◆ Exercise details
The answer must consist of every line in the data that contains "lines".

(Source records)
>>>

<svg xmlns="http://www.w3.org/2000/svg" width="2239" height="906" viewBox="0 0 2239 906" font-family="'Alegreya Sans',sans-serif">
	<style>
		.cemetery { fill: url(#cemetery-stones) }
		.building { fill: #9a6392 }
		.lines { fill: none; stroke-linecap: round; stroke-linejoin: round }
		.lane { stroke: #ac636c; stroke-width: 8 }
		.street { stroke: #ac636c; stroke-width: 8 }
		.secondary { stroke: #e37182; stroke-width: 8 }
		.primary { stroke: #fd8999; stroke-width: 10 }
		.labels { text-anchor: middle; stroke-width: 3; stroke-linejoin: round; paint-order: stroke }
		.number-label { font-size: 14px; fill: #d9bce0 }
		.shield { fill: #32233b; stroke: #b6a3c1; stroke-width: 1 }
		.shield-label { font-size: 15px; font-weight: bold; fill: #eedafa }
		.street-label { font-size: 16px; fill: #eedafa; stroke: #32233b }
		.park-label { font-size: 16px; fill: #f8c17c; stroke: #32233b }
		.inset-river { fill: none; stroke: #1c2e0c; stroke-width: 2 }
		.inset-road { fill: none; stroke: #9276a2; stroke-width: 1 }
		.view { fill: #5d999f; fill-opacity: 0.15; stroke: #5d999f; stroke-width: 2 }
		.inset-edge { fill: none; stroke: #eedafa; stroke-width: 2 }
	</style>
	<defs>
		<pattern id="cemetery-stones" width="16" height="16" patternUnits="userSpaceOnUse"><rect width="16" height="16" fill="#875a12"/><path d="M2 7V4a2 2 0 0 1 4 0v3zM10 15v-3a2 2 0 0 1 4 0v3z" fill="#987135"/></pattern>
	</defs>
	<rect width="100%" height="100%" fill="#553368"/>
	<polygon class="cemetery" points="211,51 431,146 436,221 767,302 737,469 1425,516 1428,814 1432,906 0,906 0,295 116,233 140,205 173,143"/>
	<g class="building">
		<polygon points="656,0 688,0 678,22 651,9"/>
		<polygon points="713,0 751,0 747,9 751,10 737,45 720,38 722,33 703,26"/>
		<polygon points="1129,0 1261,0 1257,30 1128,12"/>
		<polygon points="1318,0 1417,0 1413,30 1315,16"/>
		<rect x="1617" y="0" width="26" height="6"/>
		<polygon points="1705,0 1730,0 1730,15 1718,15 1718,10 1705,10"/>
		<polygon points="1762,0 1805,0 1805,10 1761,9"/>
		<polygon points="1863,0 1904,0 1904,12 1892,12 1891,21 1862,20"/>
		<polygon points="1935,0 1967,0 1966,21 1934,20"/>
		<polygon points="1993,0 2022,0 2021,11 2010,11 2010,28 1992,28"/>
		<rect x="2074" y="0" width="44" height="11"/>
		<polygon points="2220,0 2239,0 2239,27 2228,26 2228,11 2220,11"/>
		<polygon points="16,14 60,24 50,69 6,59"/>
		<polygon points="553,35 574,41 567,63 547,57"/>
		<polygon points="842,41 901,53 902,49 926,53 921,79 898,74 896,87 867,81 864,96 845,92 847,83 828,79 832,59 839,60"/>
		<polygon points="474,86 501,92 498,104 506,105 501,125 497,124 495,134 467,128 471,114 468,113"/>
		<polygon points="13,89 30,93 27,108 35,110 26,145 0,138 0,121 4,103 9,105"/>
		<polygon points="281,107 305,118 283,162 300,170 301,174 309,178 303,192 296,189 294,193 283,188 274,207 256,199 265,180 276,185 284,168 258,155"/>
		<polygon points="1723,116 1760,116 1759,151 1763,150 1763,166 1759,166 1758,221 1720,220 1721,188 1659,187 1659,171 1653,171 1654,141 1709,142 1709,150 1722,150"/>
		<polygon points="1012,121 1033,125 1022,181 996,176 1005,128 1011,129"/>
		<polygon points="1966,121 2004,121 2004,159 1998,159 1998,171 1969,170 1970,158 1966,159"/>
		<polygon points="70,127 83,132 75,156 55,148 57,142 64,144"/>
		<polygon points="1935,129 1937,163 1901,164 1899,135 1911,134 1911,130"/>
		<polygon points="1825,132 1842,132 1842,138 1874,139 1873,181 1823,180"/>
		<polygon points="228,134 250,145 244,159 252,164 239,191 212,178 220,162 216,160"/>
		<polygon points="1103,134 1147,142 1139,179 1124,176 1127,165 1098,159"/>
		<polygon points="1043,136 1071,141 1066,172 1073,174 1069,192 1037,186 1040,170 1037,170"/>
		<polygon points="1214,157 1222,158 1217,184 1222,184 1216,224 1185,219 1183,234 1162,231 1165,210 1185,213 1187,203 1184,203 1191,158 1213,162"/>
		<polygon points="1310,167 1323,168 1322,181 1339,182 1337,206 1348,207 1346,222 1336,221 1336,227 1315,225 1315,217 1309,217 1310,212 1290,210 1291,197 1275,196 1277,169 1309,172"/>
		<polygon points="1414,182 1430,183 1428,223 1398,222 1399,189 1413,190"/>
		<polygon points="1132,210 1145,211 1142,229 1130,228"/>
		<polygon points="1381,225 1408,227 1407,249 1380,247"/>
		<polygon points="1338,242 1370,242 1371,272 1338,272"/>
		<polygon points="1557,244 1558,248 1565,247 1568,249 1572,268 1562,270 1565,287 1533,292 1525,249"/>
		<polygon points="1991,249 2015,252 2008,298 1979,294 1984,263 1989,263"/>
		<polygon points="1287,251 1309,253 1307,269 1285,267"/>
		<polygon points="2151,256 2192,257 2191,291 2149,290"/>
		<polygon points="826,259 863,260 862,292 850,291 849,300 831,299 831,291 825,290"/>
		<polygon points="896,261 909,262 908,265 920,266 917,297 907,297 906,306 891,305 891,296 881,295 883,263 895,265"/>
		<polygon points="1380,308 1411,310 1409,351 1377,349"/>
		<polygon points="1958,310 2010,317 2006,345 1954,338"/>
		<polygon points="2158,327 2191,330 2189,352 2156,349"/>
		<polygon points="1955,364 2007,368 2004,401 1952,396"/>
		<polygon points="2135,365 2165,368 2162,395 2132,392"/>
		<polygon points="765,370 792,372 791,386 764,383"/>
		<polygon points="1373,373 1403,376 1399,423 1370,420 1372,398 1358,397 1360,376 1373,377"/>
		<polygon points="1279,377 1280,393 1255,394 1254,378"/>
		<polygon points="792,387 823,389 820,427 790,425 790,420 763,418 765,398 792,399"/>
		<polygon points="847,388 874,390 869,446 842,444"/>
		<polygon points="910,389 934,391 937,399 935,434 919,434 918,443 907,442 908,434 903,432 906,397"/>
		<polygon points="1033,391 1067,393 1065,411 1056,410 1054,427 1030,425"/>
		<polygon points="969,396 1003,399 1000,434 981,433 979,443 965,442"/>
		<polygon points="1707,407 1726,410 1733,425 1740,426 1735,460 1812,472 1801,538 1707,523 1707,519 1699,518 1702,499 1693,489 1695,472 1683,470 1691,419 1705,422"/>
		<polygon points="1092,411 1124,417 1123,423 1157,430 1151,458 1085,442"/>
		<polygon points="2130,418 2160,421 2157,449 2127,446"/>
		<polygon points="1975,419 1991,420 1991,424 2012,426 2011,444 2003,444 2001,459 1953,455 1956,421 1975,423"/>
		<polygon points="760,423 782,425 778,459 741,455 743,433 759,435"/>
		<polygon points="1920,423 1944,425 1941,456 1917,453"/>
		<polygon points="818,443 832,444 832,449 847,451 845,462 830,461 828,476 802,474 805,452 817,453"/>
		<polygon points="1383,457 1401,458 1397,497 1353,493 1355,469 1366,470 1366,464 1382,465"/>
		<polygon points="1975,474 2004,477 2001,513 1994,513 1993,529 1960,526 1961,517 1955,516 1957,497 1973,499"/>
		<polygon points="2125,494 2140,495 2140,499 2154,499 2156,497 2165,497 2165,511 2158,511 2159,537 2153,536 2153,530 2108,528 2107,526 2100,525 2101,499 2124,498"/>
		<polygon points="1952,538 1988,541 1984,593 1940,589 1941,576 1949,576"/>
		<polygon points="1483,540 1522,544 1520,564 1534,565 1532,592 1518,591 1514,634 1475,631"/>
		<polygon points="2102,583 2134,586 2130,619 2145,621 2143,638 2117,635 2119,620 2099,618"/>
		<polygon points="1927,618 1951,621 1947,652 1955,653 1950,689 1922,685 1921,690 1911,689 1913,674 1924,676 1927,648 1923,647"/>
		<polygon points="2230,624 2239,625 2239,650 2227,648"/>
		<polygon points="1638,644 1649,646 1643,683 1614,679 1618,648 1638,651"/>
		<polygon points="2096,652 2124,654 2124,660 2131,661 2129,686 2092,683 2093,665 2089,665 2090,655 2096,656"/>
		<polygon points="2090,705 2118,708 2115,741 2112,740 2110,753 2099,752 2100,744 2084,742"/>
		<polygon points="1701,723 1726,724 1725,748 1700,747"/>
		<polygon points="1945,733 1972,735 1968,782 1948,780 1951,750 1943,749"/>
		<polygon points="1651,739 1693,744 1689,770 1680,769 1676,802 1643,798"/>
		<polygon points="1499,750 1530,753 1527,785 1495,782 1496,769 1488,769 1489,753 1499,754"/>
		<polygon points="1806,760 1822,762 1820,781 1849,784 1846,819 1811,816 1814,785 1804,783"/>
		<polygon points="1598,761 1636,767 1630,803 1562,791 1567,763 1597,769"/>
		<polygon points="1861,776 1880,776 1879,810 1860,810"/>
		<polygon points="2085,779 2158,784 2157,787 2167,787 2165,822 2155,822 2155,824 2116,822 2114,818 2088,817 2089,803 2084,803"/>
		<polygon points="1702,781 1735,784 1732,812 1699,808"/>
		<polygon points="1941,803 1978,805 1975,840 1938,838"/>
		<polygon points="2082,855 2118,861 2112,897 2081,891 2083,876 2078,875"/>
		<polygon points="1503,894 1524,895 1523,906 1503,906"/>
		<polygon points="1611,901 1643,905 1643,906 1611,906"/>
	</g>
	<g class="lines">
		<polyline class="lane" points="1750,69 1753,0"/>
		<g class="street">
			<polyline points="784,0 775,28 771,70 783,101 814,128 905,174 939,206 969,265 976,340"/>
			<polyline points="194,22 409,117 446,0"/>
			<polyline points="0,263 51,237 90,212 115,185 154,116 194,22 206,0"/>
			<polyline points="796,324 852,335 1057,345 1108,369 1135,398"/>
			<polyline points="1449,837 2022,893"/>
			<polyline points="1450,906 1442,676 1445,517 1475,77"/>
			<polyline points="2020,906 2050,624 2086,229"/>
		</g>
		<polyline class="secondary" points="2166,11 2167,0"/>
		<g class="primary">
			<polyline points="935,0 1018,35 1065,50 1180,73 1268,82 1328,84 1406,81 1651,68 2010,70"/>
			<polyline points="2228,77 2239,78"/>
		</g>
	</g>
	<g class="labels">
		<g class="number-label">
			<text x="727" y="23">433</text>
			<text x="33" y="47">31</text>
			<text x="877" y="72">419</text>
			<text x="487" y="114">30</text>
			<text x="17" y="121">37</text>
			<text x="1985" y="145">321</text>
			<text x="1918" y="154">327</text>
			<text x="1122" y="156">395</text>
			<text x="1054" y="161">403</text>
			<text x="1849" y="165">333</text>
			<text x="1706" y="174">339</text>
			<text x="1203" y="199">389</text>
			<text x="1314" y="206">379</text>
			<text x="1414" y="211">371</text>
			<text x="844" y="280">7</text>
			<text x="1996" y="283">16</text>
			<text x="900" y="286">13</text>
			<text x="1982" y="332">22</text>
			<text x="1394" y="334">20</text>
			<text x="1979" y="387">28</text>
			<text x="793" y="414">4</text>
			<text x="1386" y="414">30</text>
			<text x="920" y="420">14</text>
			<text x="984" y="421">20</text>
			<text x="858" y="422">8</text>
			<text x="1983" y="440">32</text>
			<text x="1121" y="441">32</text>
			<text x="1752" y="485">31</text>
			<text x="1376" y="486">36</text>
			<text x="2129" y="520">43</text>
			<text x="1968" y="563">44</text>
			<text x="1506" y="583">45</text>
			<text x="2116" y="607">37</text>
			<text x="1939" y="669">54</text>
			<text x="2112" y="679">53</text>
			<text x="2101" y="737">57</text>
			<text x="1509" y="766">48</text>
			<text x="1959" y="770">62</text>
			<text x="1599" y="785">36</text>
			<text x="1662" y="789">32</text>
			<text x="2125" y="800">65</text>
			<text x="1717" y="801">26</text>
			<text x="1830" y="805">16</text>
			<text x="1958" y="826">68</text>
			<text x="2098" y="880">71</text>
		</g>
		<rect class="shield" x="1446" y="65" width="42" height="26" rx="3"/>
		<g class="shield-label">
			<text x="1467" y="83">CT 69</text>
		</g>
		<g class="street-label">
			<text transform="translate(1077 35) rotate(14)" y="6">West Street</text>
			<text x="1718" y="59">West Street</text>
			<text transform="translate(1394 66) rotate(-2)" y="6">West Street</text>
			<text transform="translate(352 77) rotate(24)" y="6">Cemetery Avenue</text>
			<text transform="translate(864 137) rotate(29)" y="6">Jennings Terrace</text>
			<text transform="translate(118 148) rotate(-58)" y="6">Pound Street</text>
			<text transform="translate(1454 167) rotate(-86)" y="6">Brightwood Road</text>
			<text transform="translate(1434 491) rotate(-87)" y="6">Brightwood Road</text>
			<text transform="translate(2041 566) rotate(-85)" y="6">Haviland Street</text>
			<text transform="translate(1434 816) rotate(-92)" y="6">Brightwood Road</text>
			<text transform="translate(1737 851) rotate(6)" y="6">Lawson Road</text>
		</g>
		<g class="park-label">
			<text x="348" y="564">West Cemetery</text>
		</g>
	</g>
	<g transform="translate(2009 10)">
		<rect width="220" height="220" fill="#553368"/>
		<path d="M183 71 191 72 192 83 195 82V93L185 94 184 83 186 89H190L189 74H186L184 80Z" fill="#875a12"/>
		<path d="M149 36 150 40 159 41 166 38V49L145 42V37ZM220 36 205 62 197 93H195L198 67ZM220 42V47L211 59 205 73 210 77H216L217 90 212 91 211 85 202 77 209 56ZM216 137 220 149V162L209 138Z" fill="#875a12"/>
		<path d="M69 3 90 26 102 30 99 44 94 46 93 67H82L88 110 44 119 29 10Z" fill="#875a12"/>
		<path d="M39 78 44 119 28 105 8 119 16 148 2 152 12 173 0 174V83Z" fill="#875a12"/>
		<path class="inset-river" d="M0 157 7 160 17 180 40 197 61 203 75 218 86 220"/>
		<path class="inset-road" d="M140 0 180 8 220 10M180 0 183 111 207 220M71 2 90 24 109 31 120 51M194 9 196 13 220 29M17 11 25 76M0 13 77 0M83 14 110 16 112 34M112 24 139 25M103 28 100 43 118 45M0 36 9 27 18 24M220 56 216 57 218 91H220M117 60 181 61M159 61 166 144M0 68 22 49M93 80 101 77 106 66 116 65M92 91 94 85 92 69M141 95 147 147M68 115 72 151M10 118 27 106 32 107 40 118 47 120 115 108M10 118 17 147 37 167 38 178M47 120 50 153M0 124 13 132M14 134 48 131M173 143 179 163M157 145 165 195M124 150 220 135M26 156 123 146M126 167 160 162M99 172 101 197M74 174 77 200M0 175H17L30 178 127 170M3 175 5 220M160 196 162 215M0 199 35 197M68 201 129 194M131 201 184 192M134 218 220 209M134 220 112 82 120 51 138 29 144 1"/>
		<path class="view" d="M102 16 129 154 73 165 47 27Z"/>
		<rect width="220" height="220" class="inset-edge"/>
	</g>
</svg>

<<<

◆ Task response
		.lines { fill: none; stroke-linecap: round; stroke-linejoin: round }
	<g class="lines">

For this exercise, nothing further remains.